Visible in the photo is a white baby being held by a pair of Black hands. The photographer, likely at the direction of the family commissioning the portrait, intentionally cropped the portrait to obscure as much of the caretaker’s body as possible. While this image bears the most obvious similarities to Simpson’s physically disembodied subjects, all of the portraits embody the psychological fragmentation with which Black people must understand their place in the world. As the didactic text in the Emory exhibit asks viewers, how did these unnamed African American women, who spent so much time away from their own families, reconcile the need to bond with the white children while being told that these children were superior to them?
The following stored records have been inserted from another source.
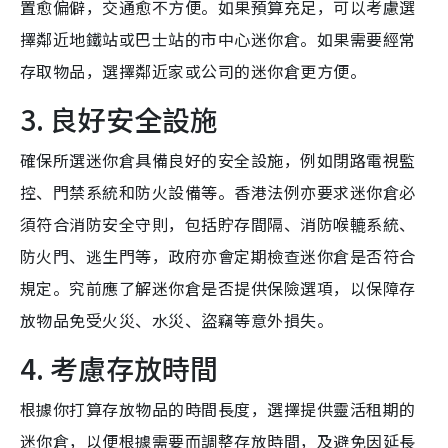
置愈偏僻，交通愈不方便。如果預算充足，可以考慮選
擇鄰近地鐵站或巴士站的市中心迷你倉。如果需要經常
存取物品，選擇鄰近家或公司的迷你倉更方便。
3. 良好安全設施
確保所選迷你倉具備良好的安全設施，例如閉路電視監
控、門禁系統和防火設備等。香港法例亦要求迷你倉必
須符合消防安全守則，包括貯存間隔、消防喉轆系統、
防火門、逃生門等，政府亦會定期檢查迷你倉是否符合
規定。究前應了解迷你倉是否提供保險選項，以保障存
放物品免受火災、水災、盜竊等意外損失。
4. 考慮存放時間
根據你打算存放物品的時間長度，選擇提供靈活租期的
迷你倉，以便根據需要而調整存放時間，及避免因延長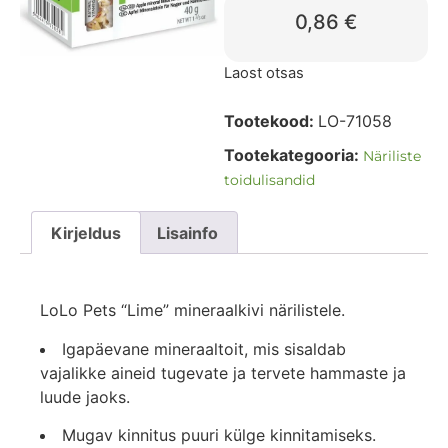
0,86
€
Laost otsas
Tootekood:
LO-71058
Tootekategooria:
Näriliste
toidulisandid
Kirjeldus
Lisainfo
LoLo Pets “Lime” mineraalkivi närilistele.
Igapäevane mineraaltoit, mis sisaldab
vajalikke aineid tugevate ja tervete hammaste ja
luude jaoks.
Mugav kinnitus puuri külge kinnitamiseks.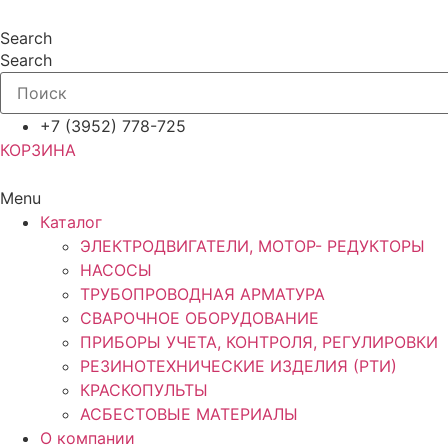
Перейти
к
Search
содержимому
Search
+7 (3952) 778-725
КОРЗИНА
Menu
Каталог
ЭЛЕКТРОДВИГАТЕЛИ, МОТОР- РЕДУКТОРЫ
НАСОСЫ
ТРУБОПРОВОДНАЯ АРМАТУРА
СВАРОЧНОЕ ОБОРУДОВАНИЕ
ПРИБОРЫ УЧЕТА, КОНТРОЛЯ, РЕГУЛИРОВКИ
РЕЗИНОТЕХНИЧЕСКИЕ ИЗДЕЛИЯ (РТИ)
КРАСКОПУЛЬТЫ
АСБЕСТОВЫЕ МАТЕРИАЛЫ
О компании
Such lived reality likely required, as Simpson suggests, a fragmentation in the way these women thought of and carried themselves in order to survive.
It is important to consider these two exhibits, one historical and one contemporary, in tandem with one another because while commentators do not hesitate to call these “unprecedented times,” there is a danger in thinking of this moment as anything but the product of a long history of erasure and dehumanization of Black people. Understanding this violence through the lens of the archive keeps us moored to this history. Simpson, through her masterful manipulation of archival materials, prompts us to look at photographs in a different way. By stripping away the artifice of these commercial images, the artist subverts the archive’s suppression of Black interiority and humanity. In doing so, she invites us to take a critical look at the photographs in her exhibit, and those which inhabit more traditional institutional archives. Simpson encourages a necessary meditation on Black lives at a time when the botched governmental response to the pandemic and systemic police violence work to render us invisible.